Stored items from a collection
-*-

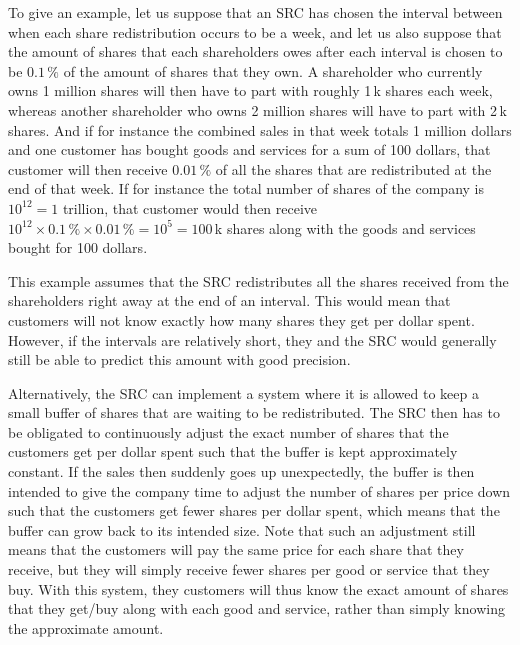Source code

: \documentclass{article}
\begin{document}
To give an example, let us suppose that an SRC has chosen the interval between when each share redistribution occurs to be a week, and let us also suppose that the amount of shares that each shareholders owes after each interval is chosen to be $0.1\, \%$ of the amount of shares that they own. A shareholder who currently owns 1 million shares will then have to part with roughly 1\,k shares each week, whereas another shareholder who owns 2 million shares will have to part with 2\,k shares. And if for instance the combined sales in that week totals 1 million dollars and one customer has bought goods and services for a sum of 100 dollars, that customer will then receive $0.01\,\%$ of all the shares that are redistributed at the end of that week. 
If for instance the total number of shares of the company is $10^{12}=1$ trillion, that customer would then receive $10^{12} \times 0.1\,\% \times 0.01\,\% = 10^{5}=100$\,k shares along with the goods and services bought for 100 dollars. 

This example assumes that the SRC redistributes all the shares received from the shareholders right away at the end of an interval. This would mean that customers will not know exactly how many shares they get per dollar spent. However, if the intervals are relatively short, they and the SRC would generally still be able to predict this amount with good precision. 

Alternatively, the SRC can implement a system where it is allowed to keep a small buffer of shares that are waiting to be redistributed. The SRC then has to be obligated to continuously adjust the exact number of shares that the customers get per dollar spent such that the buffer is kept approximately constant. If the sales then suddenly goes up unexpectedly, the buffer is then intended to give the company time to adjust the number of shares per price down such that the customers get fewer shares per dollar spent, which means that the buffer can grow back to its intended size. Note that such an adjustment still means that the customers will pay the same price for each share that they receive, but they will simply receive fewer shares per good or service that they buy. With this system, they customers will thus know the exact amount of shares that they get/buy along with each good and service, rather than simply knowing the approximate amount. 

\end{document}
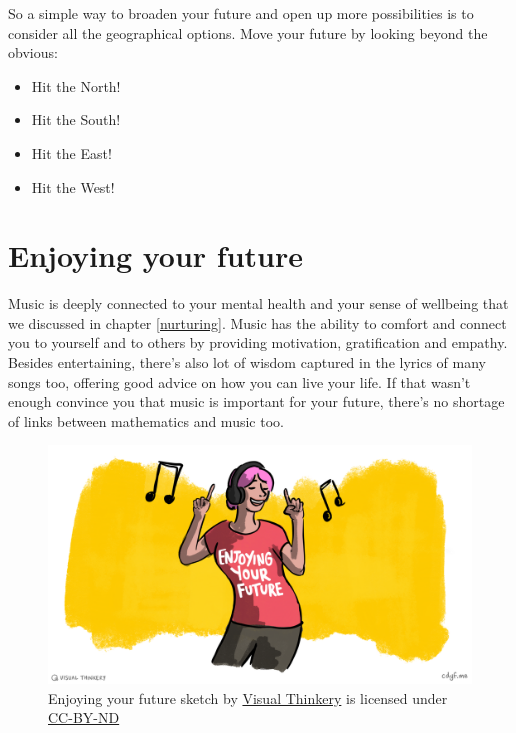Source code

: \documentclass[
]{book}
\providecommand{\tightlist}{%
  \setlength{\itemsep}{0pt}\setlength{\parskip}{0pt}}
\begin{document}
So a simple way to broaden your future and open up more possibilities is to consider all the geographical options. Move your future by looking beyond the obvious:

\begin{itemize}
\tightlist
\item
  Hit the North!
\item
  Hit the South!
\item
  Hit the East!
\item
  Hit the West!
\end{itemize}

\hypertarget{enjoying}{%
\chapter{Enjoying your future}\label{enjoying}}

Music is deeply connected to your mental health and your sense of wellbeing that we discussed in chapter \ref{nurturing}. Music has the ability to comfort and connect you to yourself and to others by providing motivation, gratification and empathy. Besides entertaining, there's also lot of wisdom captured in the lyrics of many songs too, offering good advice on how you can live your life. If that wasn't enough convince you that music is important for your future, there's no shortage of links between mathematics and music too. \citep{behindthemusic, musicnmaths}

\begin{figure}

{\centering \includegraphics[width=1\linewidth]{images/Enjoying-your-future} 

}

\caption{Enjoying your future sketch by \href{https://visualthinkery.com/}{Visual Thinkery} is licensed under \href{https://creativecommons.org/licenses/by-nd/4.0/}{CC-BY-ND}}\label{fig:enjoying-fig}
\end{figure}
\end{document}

-*-

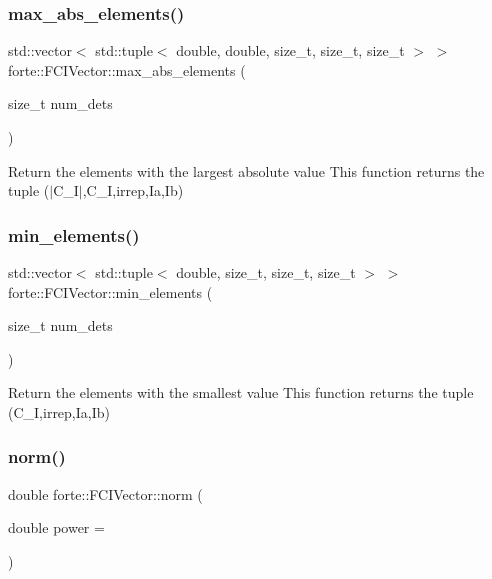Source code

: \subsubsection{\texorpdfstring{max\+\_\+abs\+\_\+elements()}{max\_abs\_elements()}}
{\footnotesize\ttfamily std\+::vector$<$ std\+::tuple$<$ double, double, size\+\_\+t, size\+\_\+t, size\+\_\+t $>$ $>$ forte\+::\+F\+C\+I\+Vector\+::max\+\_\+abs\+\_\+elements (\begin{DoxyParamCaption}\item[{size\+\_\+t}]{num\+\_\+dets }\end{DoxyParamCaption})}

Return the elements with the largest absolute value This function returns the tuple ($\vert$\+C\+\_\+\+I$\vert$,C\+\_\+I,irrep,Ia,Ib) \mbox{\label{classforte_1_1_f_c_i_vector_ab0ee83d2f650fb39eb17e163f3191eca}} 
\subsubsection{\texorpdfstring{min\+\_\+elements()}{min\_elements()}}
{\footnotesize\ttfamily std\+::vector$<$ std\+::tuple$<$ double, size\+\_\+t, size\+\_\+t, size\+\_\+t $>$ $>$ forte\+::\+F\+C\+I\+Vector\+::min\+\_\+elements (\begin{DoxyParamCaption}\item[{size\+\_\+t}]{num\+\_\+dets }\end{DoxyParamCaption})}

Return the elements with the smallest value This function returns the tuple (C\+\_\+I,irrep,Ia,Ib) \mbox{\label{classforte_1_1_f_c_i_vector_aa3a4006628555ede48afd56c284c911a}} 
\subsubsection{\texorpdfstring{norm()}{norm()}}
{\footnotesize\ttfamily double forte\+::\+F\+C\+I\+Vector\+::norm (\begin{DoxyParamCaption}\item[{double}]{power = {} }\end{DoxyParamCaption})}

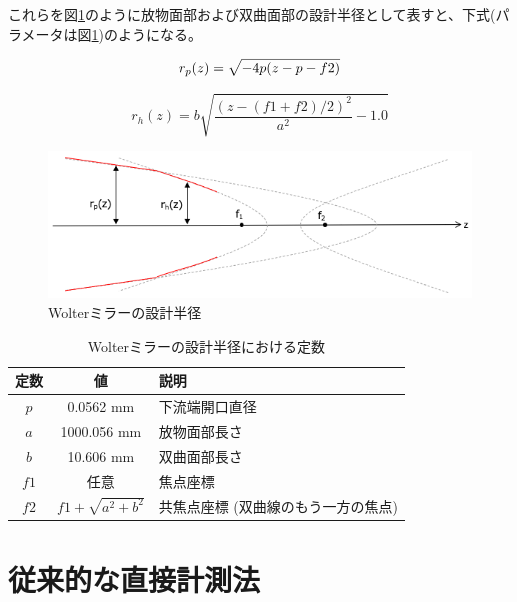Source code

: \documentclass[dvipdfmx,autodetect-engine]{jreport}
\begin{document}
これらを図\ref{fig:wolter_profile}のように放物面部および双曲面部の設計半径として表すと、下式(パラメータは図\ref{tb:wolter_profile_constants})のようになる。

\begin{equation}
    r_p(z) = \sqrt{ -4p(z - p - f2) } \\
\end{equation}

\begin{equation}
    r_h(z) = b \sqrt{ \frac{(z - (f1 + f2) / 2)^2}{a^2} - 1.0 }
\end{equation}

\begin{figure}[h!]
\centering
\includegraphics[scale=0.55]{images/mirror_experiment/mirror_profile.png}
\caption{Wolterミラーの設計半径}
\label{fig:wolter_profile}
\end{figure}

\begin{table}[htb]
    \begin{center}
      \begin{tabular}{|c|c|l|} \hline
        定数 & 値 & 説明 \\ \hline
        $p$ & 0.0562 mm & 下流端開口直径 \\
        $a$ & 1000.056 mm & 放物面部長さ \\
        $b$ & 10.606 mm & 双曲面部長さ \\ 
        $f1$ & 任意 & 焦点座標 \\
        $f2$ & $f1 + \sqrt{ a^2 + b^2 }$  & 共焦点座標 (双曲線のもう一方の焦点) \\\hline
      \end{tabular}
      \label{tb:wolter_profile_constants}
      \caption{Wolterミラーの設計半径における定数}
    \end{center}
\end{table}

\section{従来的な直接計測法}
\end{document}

-*-

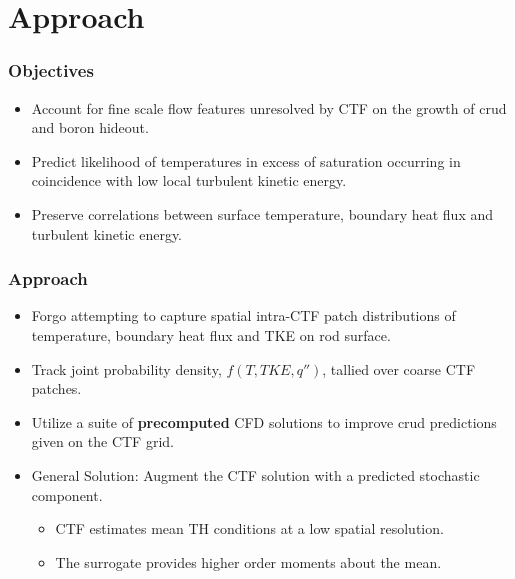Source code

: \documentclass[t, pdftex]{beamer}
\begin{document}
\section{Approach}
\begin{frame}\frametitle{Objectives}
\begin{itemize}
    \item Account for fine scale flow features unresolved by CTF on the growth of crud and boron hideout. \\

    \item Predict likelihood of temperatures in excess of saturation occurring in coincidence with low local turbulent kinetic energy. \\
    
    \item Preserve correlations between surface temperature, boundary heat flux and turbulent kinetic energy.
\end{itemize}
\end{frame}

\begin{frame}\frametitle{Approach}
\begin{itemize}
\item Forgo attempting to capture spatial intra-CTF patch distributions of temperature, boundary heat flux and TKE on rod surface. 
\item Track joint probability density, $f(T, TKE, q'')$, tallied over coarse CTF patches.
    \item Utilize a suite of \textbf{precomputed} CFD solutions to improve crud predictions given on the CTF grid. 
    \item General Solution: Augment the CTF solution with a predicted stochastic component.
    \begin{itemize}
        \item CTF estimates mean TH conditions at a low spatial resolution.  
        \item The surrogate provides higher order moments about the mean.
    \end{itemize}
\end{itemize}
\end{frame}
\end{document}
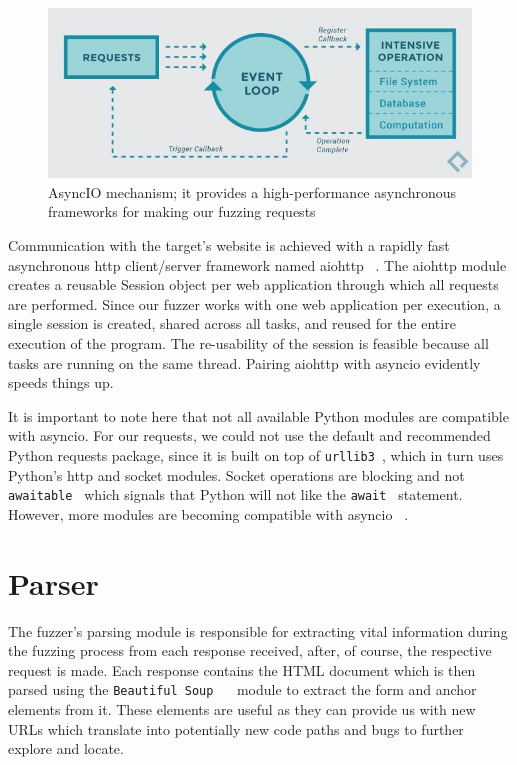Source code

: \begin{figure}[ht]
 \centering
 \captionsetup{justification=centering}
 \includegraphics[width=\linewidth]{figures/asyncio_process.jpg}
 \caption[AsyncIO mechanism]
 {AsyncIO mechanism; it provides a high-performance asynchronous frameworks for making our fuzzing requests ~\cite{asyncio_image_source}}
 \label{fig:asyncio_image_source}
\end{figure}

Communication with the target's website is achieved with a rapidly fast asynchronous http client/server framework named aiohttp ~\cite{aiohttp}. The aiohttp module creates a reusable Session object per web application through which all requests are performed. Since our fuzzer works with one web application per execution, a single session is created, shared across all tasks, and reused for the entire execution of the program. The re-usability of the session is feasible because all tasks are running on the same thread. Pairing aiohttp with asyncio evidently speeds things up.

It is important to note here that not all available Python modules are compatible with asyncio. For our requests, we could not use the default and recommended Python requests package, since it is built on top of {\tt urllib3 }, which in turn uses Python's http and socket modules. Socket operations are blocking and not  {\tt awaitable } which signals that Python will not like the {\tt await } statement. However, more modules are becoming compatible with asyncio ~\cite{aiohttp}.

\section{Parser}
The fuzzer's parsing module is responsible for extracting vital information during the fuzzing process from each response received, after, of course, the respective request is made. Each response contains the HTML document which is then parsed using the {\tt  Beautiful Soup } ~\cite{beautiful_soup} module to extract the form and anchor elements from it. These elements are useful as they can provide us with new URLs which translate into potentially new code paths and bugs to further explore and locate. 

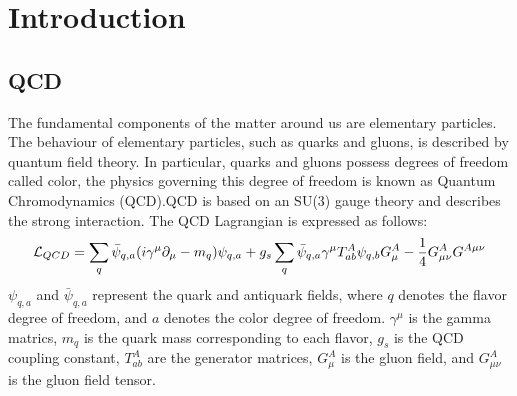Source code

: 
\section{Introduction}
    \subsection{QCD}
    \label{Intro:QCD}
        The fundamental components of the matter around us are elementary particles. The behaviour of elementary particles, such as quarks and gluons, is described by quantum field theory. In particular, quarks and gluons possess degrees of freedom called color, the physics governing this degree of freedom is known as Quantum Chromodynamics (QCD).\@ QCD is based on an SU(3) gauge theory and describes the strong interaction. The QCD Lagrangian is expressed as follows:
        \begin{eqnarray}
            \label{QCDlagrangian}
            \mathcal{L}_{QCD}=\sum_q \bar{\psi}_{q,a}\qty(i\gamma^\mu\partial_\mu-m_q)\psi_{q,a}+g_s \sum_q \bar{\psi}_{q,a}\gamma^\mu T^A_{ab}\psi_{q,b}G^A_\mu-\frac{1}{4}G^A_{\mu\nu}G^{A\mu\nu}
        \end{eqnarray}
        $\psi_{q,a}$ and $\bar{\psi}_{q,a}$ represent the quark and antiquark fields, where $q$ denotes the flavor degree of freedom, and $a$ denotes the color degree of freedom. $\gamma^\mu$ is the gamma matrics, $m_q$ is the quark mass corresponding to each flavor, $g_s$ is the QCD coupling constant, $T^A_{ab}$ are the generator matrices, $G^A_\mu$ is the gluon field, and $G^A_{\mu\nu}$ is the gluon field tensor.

-*-

• Work request
Look through the entries, and return every line that the word "your" appears in.

• Response box
So a simple way to broaden your future and open up more possibilities is to consider all the geographical options. Move your future by looking beyond the obvious:
\chapter{Enjoying your future}\label{enjoying}}
Music is deeply connected to your mental health and your sense of wellbeing that we discussed in chapter \ref{nurturing}. Music has the ability to comfort and connect you to yourself and to others by providing motivation, gratification and empathy. Besides entertaining, there's also lot of wisdom captured in the lyrics of many songs too, offering good advice on how you can live your life. If that wasn't enough convince you that music is important for your future, there's no shortage of links between mathematics and music too. \citep{behindthemusic, musicnmaths}
{\centering \includegraphics[width=1\linewidth]{images/Enjoying-your-future} 
\caption{Enjoying your future sketch by \href{https://visualthinkery.com/}{Visual Thinkery} is licensed under \href{https://creativecommons.org/licenses/by-nd/4.0/}{CC-BY-ND}}\label{fig:enjoying-fig}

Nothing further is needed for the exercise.